# [EXERCISE DESCRIPTION]
Output the data below only from the line containing "List each element's" up to and including the line containing "Identify the document", exact and with the pictures left out.

================

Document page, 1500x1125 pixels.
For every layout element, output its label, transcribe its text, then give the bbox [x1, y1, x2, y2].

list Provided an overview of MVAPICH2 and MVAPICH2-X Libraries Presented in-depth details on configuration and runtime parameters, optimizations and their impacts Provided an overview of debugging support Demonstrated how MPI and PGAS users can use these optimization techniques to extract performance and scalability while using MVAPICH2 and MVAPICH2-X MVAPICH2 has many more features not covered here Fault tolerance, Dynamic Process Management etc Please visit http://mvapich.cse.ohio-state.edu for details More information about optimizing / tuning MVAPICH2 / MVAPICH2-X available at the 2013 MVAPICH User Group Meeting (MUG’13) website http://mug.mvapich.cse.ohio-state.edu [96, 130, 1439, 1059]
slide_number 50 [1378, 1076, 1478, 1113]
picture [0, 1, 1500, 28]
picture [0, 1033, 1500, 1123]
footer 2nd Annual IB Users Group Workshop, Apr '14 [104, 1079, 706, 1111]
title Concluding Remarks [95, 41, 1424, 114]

================

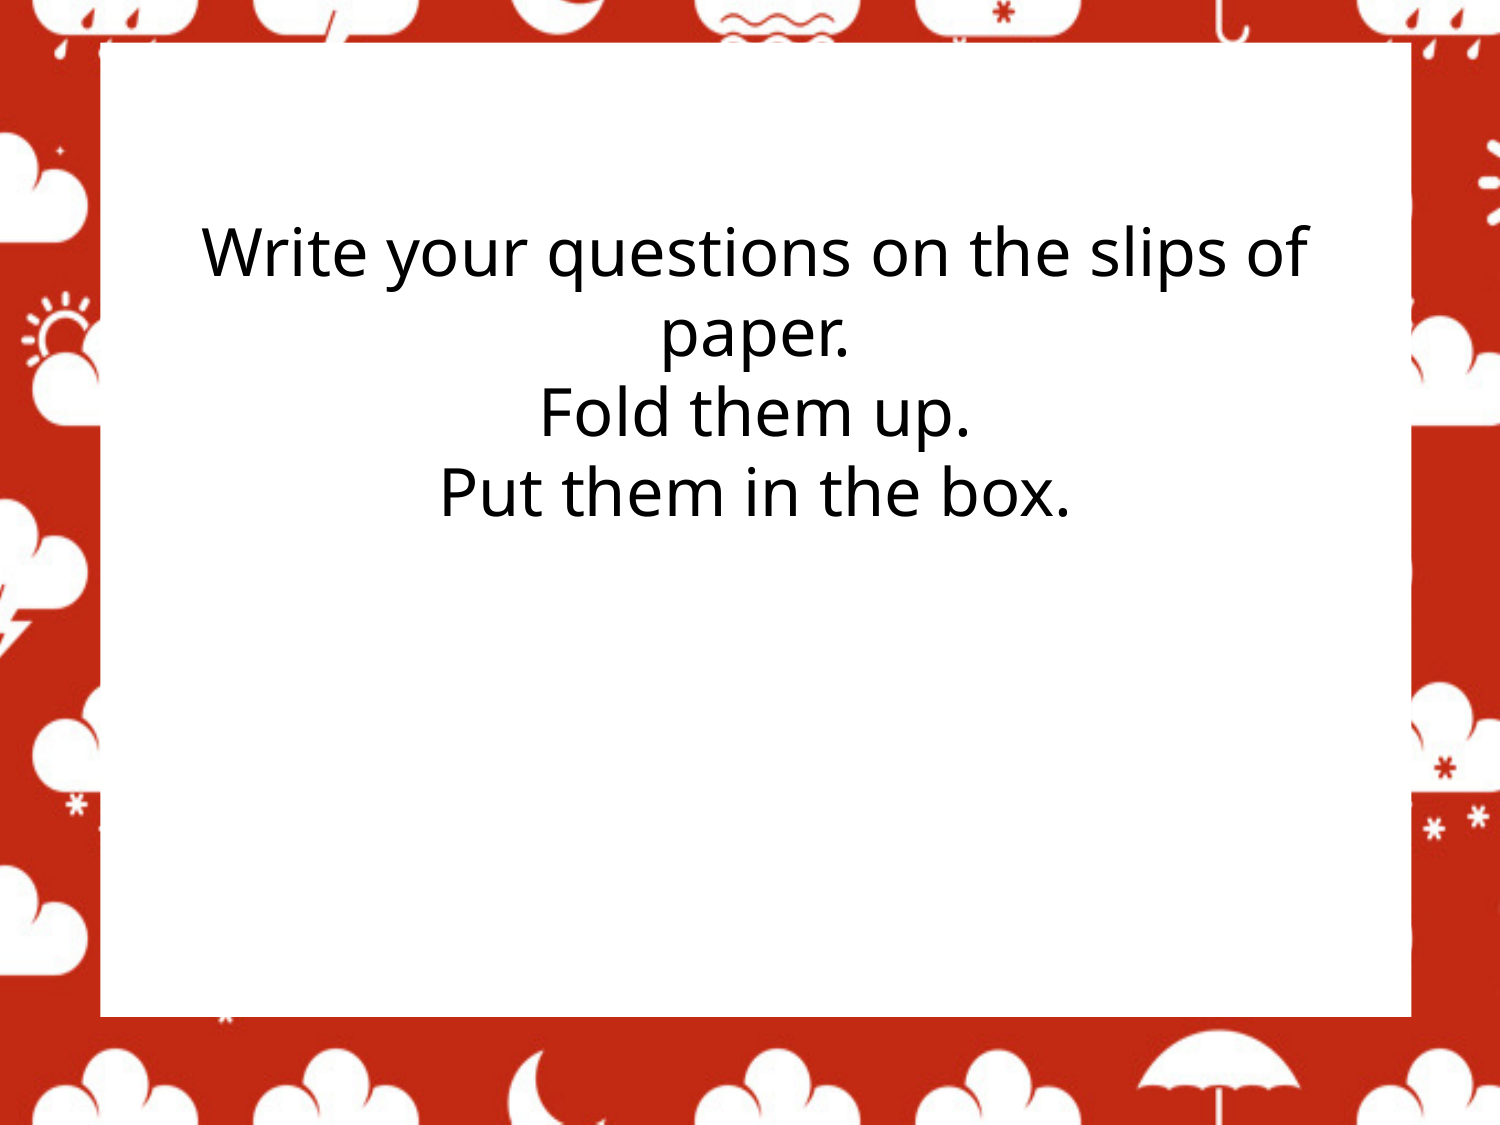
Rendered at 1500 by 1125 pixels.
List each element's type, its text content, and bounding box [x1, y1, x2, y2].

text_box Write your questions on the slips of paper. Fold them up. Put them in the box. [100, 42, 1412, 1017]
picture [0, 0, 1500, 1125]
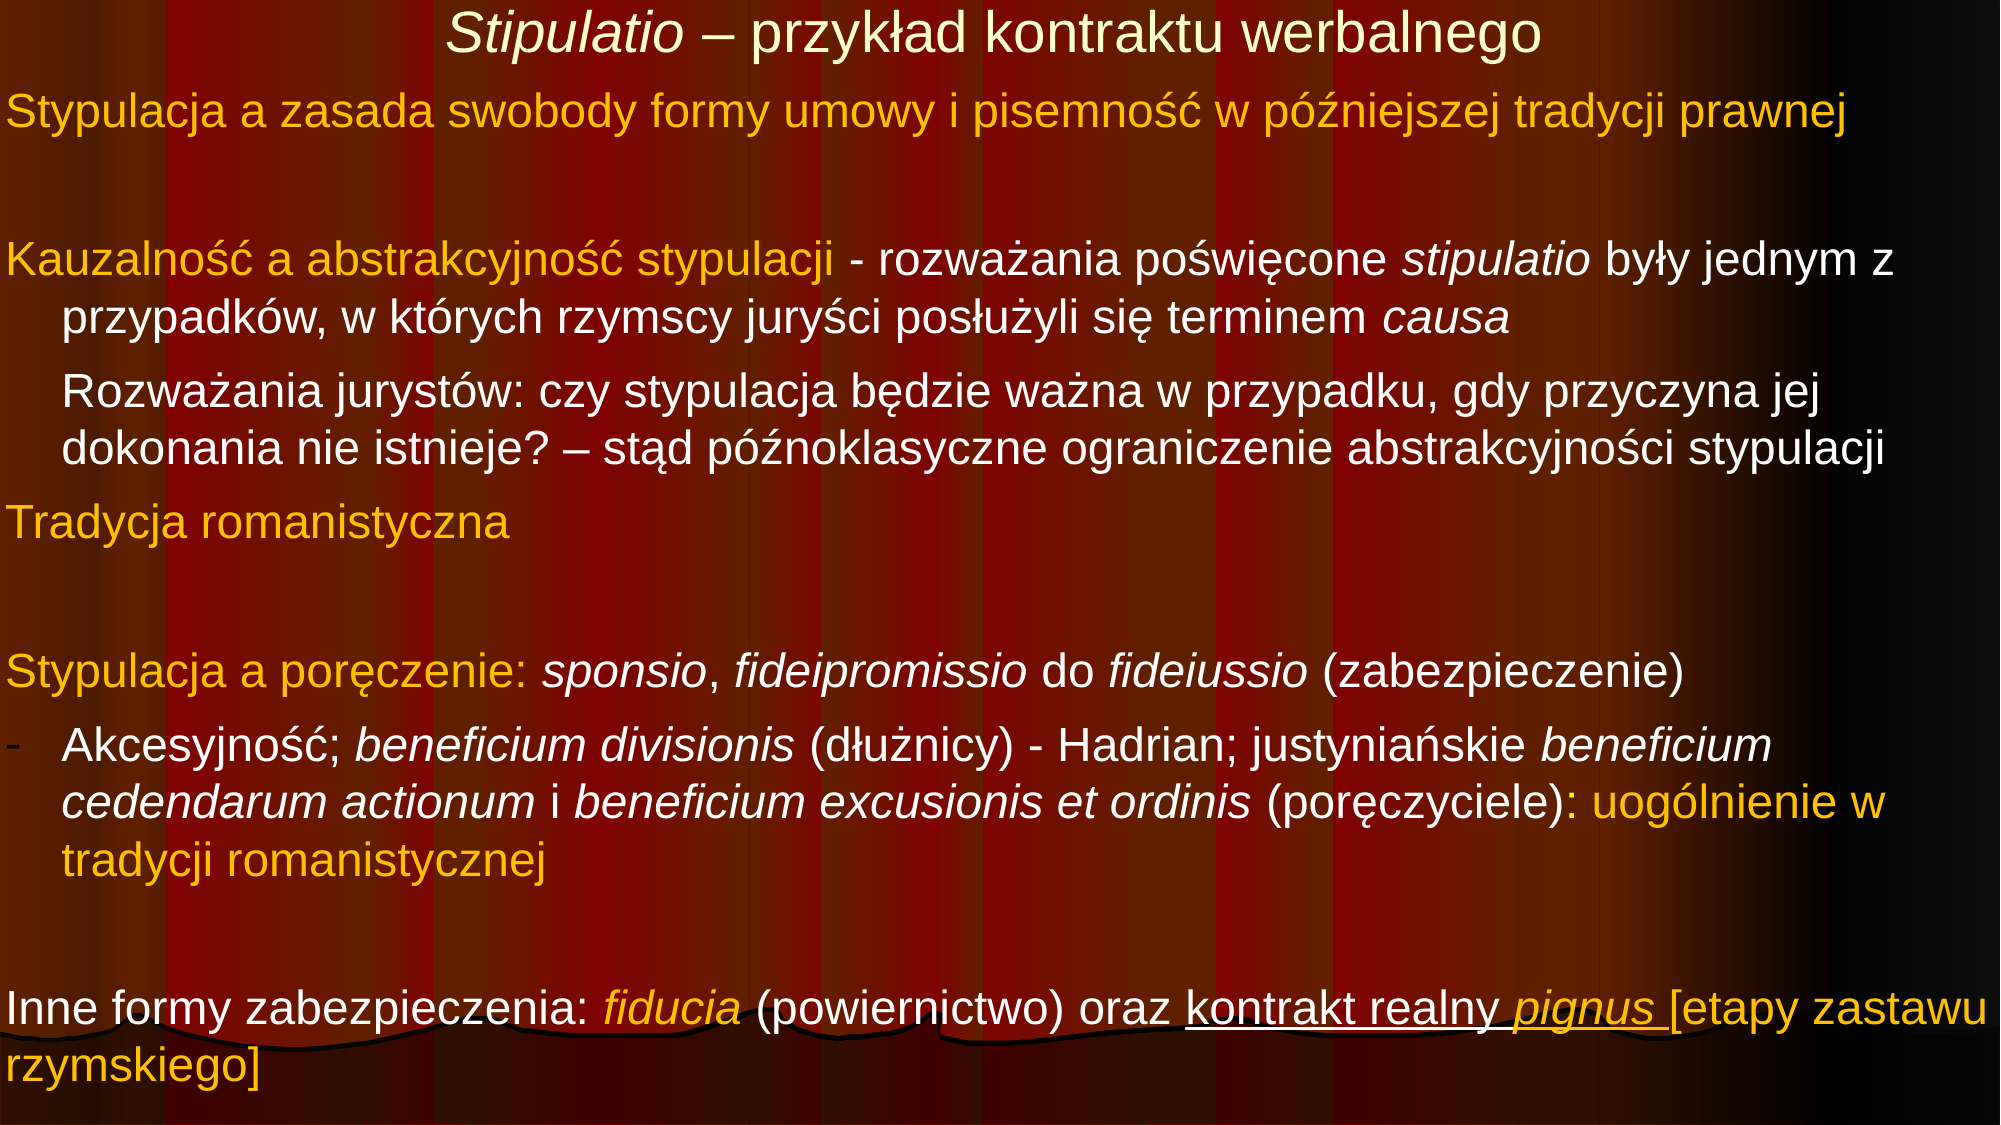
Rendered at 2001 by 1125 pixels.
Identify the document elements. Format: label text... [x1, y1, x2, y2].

================

# [ANSWER SPACE]
List each element's type, its text content, and bounding box [x1, y1, x2, y2].

text_box Write your questions on the slips of paper. Fold them up. Put them in the box. [100, 42, 1412, 1017]
picture [0, 0, 1500, 1125]
Rendered at 2001 by 1125 pixels.
Identify the document elements. Format: label text... [x1, y1, x2, y2].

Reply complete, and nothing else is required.